:: DATA SUPPLIED ::

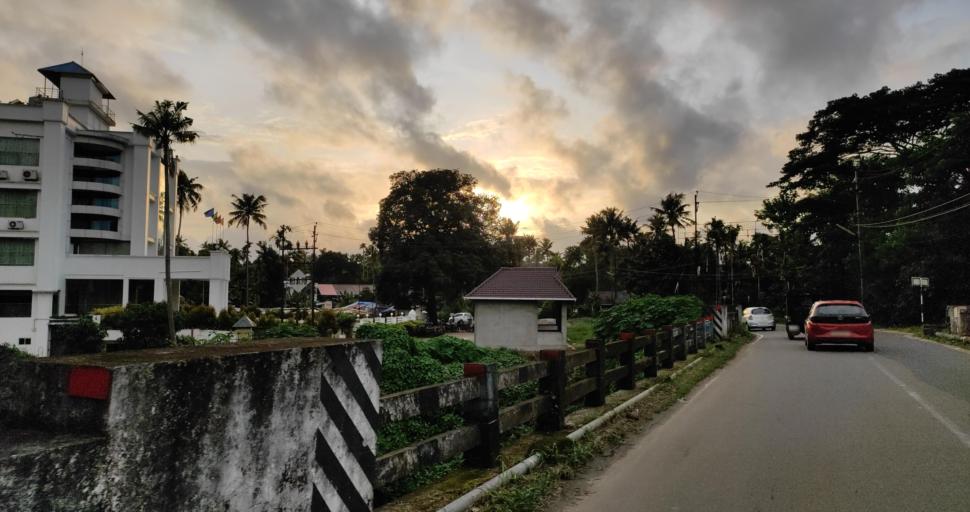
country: IN
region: Kerala
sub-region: Thrissur District
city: Kizhake Chalakudi
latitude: 10.3216
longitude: 76.3772
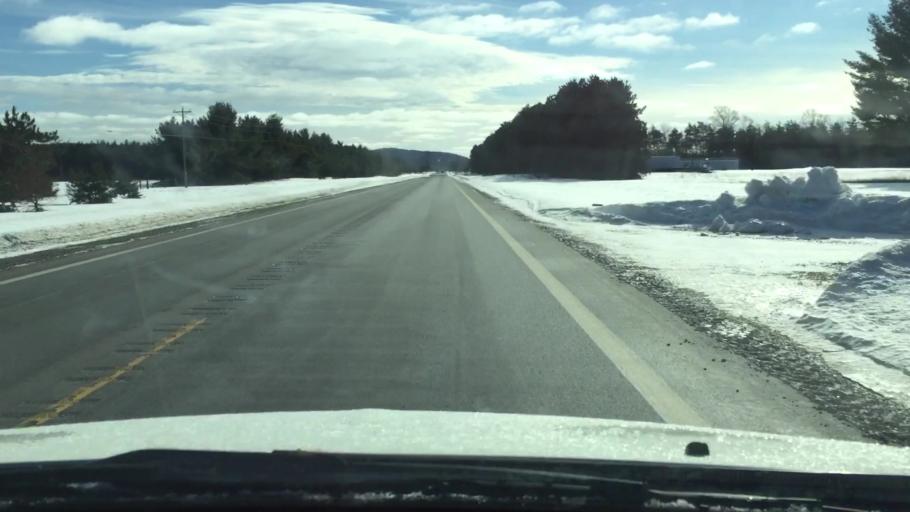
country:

:::

» THE EXERCISE
Update the entries above by changing every "country" to "nation" and leaving everything else unchanged. Leave the pictures out of your answer.

» WORKED SOLUTION
nation: IN
region: Kerala
sub-region: Thrissur District
city: Kizhake Chalakudi
latitude: 10.3216
longitude: 76.3772
nation:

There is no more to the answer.